PROVIDED ENTRIES below:
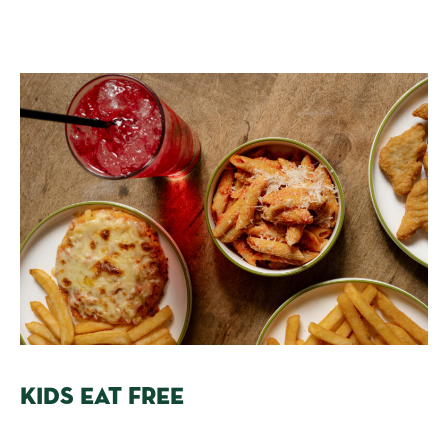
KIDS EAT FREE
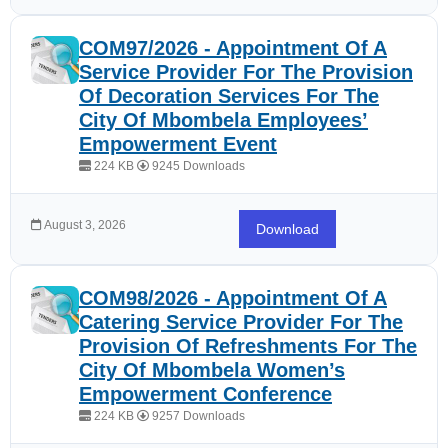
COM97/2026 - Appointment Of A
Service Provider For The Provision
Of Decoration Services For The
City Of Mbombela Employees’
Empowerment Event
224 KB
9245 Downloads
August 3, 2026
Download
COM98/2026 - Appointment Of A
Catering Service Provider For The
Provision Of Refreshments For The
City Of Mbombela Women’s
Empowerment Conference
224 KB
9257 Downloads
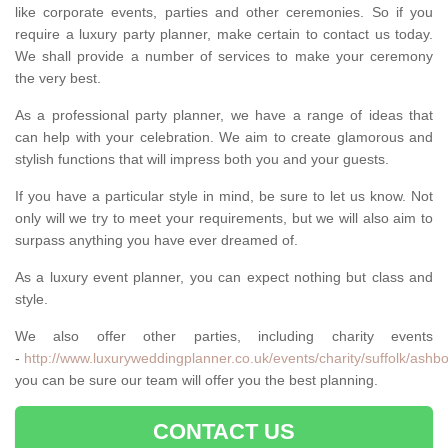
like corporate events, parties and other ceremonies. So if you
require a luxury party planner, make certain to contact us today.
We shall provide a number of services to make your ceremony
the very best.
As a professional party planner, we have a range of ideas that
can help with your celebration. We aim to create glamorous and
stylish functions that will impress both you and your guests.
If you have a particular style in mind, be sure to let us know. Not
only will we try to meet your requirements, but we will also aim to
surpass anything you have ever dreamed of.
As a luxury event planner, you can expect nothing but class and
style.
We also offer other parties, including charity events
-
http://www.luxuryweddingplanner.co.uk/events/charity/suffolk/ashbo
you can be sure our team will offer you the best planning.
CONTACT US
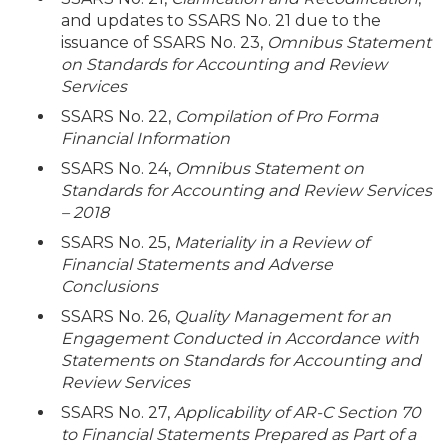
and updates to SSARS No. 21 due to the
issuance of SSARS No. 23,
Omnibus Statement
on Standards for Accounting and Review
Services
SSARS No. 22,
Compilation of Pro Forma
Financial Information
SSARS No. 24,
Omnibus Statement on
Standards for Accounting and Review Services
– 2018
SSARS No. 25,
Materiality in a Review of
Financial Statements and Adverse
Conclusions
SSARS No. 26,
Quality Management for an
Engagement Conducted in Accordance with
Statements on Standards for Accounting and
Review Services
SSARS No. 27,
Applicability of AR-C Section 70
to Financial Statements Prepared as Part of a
End of PROVIDED ENTRIES.
PROVIDED ENTRIES below:
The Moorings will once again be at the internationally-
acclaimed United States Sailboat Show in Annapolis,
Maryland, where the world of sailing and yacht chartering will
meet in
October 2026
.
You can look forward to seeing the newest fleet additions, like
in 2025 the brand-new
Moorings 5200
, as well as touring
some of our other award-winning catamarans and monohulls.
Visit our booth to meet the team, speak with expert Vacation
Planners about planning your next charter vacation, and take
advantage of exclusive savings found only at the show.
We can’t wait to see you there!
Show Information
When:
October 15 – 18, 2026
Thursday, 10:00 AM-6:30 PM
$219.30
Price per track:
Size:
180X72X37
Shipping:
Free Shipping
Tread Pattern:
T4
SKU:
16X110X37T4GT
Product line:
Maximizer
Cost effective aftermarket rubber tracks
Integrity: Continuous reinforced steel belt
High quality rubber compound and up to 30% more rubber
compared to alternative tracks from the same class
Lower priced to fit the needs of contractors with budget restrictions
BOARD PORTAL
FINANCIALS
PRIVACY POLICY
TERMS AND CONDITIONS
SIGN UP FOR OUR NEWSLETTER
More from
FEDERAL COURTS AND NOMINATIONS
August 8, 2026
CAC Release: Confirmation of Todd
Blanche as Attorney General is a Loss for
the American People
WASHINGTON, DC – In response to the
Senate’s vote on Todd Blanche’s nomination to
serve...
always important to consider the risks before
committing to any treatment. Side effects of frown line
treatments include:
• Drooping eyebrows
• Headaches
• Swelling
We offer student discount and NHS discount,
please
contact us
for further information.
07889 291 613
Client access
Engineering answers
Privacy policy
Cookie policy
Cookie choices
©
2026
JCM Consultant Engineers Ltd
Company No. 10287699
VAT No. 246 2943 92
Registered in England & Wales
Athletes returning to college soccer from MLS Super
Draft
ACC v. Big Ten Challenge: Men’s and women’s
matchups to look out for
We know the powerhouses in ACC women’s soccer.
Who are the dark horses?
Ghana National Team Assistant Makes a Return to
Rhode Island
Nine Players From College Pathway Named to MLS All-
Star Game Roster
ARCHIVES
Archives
End of PROVIDED ENTRIES.
PROVIDED ENTRIES below:
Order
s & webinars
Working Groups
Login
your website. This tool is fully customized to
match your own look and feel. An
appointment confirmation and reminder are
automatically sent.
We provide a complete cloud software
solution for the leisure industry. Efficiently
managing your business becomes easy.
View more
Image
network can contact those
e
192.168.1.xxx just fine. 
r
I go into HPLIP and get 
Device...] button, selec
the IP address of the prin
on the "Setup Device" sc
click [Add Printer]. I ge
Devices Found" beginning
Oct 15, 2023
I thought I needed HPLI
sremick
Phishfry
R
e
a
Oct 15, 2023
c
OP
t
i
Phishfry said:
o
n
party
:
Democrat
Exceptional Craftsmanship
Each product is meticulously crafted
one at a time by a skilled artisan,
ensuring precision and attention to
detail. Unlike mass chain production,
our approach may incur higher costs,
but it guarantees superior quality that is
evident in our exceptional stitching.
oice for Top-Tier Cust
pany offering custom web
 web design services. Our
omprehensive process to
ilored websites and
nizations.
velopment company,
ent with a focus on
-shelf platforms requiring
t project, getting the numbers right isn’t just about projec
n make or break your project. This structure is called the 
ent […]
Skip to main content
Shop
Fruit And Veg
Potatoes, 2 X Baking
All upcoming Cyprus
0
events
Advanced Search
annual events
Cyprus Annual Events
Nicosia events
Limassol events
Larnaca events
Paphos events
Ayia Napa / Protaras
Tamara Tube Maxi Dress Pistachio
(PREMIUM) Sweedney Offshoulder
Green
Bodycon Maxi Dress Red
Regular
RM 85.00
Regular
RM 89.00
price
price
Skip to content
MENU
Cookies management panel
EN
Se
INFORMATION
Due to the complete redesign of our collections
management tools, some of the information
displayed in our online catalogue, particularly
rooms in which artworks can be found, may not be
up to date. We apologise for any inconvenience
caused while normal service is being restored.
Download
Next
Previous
End of PROVIDED ENTRIES.
Of the records above, print only the lines from the one containing "KIDS EAT FREE" through the one containing "only will we", inclusive and unaltered, leaving out pictures.

KIDS EAT FREE
COM97/2026 - Appointment Of A
Service Provider For The Provision
Of Decoration Services For The
City Of Mbombela Employees’
Empowerment Event
224 KB
9245 Downloads
August 3, 2026
Download
COM98/2026 - Appointment Of A
Catering Service Provider For The
Provision Of Refreshments For The
City Of Mbombela Women’s
Empowerment Conference
224 KB
9257 Downloads
like corporate events, parties and other ceremonies. So if you
require a luxury party planner, make certain to contact us today.
We shall provide a number of services to make your ceremony
the very best.
As a professional party planner, we have a range of ideas that
can help with your celebration. We aim to create glamorous and
stylish functions that will impress both you and your guests.
If you have a particular style in mind, be sure to let us know. Not
only will we try to meet your requirements, but we will also aim to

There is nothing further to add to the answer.